Öte yandan, yargılamalardan sonra kraliçenin onları affetmesinin en iyisi olacağını düşündüler – Hollanda halkının öfkesini yönlendirmek ama aynı zamanda herkesi idam etmemek için. Ancak kraliçe bunu reddetti ve vuruldular” dedi.
“Fakat 70’lerin sonlarında kraliçe, yanlış olduğuna inandığı için işbirliği yapan insanlar için ölüm cezasını imzalamayı reddetti – her iki durumda da, tüm ülkenin hissiyatının bu olduğuna inanıyorum.”
“Fakat hızla sonuçlanan davaların, suçlardan daha az sorumlu olanlarla ilgili olduğu ortaya çıktı. Yani günün sonunda, en iğrenç şeyleri yapan insanlar hayatta kaldı ve daha düşük seviyedeki insanlar vuruldu” dedi.
Jansen, bugünün terimleriyle, hükümdarın kararının popüler görüşü yansıtsa da, yasanın hükümdar tarafından “çok insani” olan öznel bir okumasına izin verdiğini gösteriyor.
Yine de, Hollanda hükümdarının kendileri bir yargıç olarak hareket ettikleri için adli işlemler üzerinde bir etkiye sahip olabileceğini de göstermektedir. Ayrıca, kararları seçmenlerin iradesini yansıtmayabilir.
Hollanda kralı bugünlerde ne kadar popüler?
Bu arada aktivistler, kraliyet ailesinin Hollandalılar arasındaki popülaritesinin azalmaya başladığına dair bir tartışma yürütüyor.

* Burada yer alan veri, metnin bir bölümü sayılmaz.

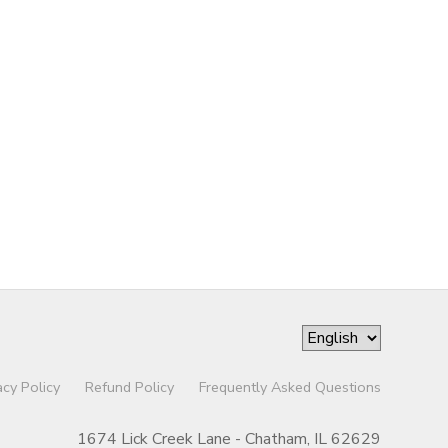
acy Policy
Refund Policy
Frequently Asked Questions
1674 Lick Creek Lane - Chatham, IL 62629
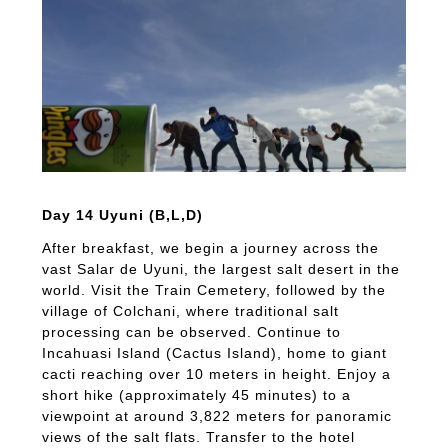
Day 14 Uyuni (B,L,D)
After breakfast, we begin a journey across the
vast Salar de Uyuni, the largest salt desert in the
world. Visit the Train Cemetery, followed by the
village of Colchani, where traditional salt
processing can be observed. Continue to
Incahuasi Island (Cactus Island), home to giant
cacti reaching over 10 meters in height. Enjoy a
short hike (approximately 45 minutes) to a
viewpoint at around 3,822 meters for panoramic
views of the salt flats. Transfer to the hotel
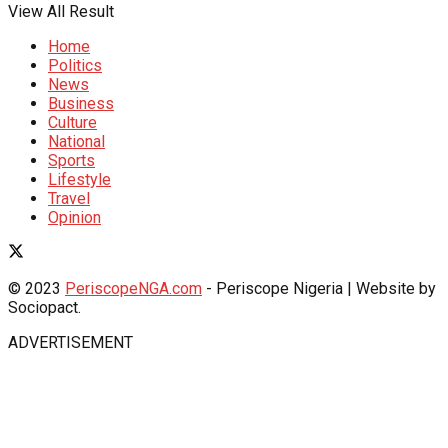
View All Result
Home
Politics
News
Business
Culture
National
Sports
Lifestyle
Travel
Opinion
© 2023
PeriscopeNGA.com
- Periscope Nigeria | Website by
Sociopact.
ADVERTISEMENT
Grandpashabet Giriş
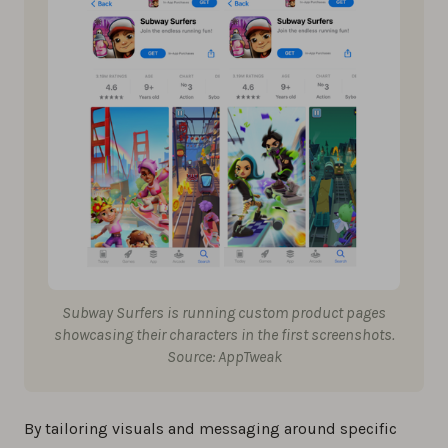
Subway Surfers is running custom product pages
showcasing their characters in the first screenshots.
Source: AppTweak
By tailoring visuals and messaging around specific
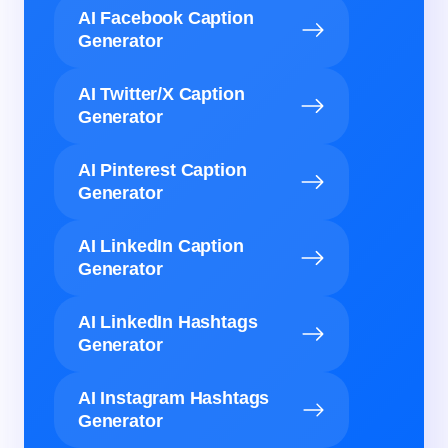
AI Facebook Caption
Generator
AI Twitter/X Caption
Generator
AI Pinterest Caption
Generator
AI LinkedIn Caption
Generator
AI LinkedIn Hashtags
Generator
AI Instagram Hashtags
Generator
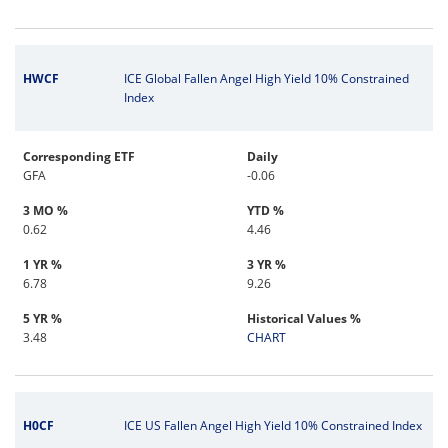
HWCF
ICE Global Fallen Angel High Yield 10% Constrained
Index
Corresponding ETF
Daily
GFA
-0.06
3 MO %
YTD %
0.62
4.46
1 YR %
3 YR %
6.78
9.26
5 YR %
Historical Values %
3.48
CHART
H0CF
ICE US Fallen Angel High Yield 10% Constrained Index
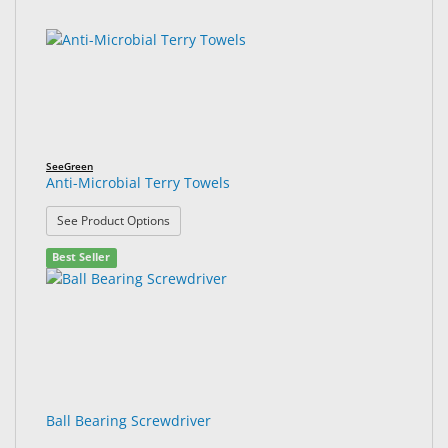
SeeGreen
Anti-Microbial Terry Towels
: Anti-Microbial Terry Towels
See Product Options
Best Seller
Ball Bearing Screwdriver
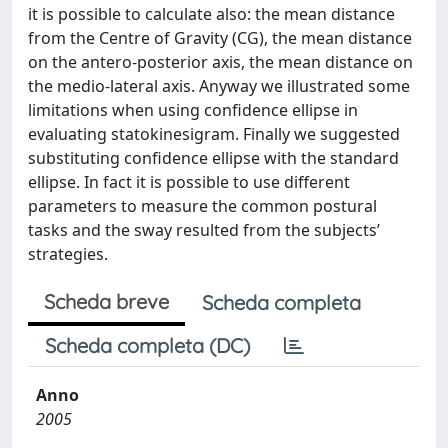
it is possible to calculate also: the mean distance
from the Centre of Gravity (CG), the mean distance
on the antero-posterior axis, the mean distance on
the medio-lateral axis. Anyway we illustrated some
limitations when using confidence ellipse in
evaluating statokinesigram. Finally we suggested
substituting confidence ellipse with the standard
ellipse. In fact it is possible to use different
parameters to measure the common postural
tasks and the sway resulted from the subjects’
strategies.
Scheda breve
Scheda completa
Scheda completa (DC)
Anno
2005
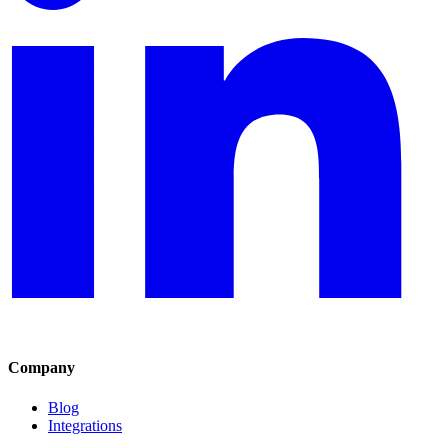
Company
Blog
Integrations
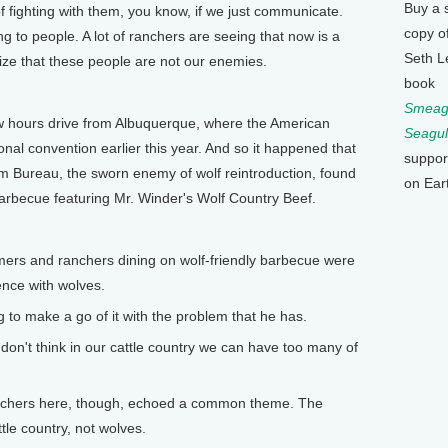
Buy a 
of fighting with them, you know, if we just communicate.
copy o
ing to people. A lot of ranchers are seeing that now is a
Seth L
ze that these people are not our enemies.
book
Smeagu
 hours drive from Albuquerque, where the American
Seagul
nal convention earlier this year. And so it happened that
suppor
 Bureau, the sworn enemy of wolf reintroduction, found
on Ear
arbecue featuring Mr. Winder's Wolf Country Beef.
ers and ranchers dining on wolf-friendly barbecue were
ence with wolves.
g to make a go of it with the problem that he has.
 don't think in our cattle country we can have too many of
nchers here, though, echoed a common theme. The
tle country, not wolves.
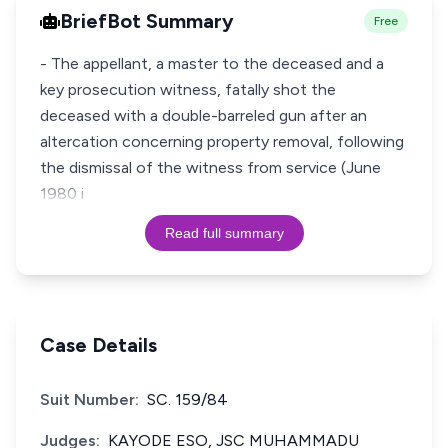
BriefBot Summary
Free
- The appellant, a master to the deceased and a
key prosecution witness, fatally shot the
deceased with a double-barreled gun after an
altercation concerning property removal, following
the dismissal of the witness from service (June
1980 i
Read full summary
Case Details
Suit Number:
SC. 159/84
Judges:
KAYODE ESO, JSC MUHAMMADU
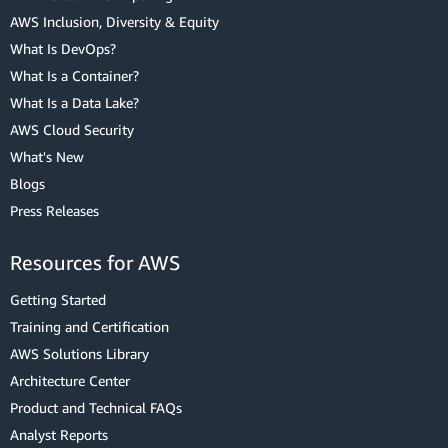
AWS Inclusion, Diversity & Equity
What Is DevOps?
What Is a Container?
What Is a Data Lake?
AWS Cloud Security
What's New
Blogs
Press Releases
Resources for AWS
Getting Started
Training and Certification
AWS Solutions Library
Architecture Center
Product and Technical FAQs
Analyst Reports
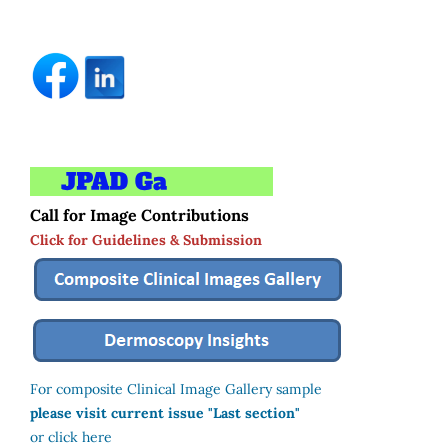
Call for Image Contributions
Click for Guidelines & Submission
For composite Clinical Image Gallery sample
please visit current issue "Last section"
or click here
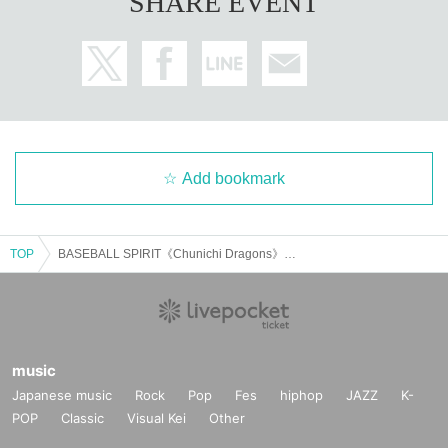
SHARE EVENT
Add bookmark
TOP
BASEBALL SPIRIT《Chunichi Dragons》Pitchers Akira Umezu and Akira Neo Talk Show
music
Japanese music
Rock
Pop
Fes
hiphop
JAZZ
K-
POP
Classic
Visual Kei
Other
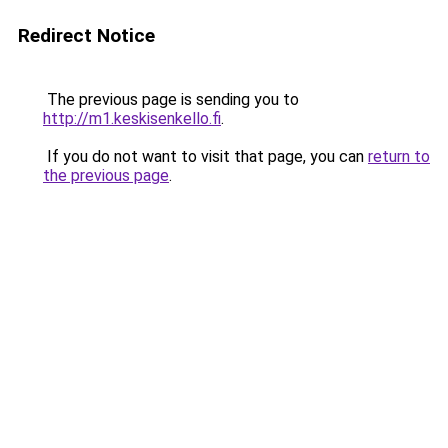
Redirect Notice
The previous page is sending you to
http://m1.keskisenkello.fi
.
If you do not want to visit that page, you can
return to
the previous page
.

Republiek, 2020’de davayı duyurdu ve dava için sadece birkaç gün içinde kitle fonlaması yoluyla 35.000 € topladı.
Grubun başkanı Floris Müller Çarşamba günü düzenlediği basın toplantısında, “Kraliyet evini eleştiren daha fazla insan ve monarşiyi destekleyen daha az insan görüyorsunuz” dedi.
Statista tarafından Nisan 2022’de yapılan bir anket, Hollanda vatandaşlarının ülkenin monarşi olarak kalmak,% 58’i cumhuriyet olmak yerine bunu seçiyor.
Yine de, bu, kraliyet hanedanına yıllar boyunca verilen ezici destekle karşılaştırıldığında önemli bir tabandır; anket kuruluşu TNS NIPO’dan alınan verilere göre, Hollanda’daki insanların %85-90’ı bir krallık olarak kalması lehine1960’lardan beri.
Ancak Republiek’in davası, kralın unvanını elinden almayı veya ülkeyi kraliyet ailesinden kurtarmayı amaçlamıyor.
Bunun yerine Çarşamba günkü duruşma ve 8 Mart 2023’te verilecek karar, hükümdarın yargı sistemi üzerindeki etkisinin en aza indirilmesi veya tamamen kaldırılmasıyla ilgili.
Jansen’e göre grup, gerekirse davayı Strasbourg merkezli Avrupa İnsan Hakları Mahkemesi’ne götürmeye hazır.
“Bu, şu kralın ya da o kralın popüler olup olmamasıyla ilgili değil” dedi. “O tek kişilik bir yüksek mahkeme değil.”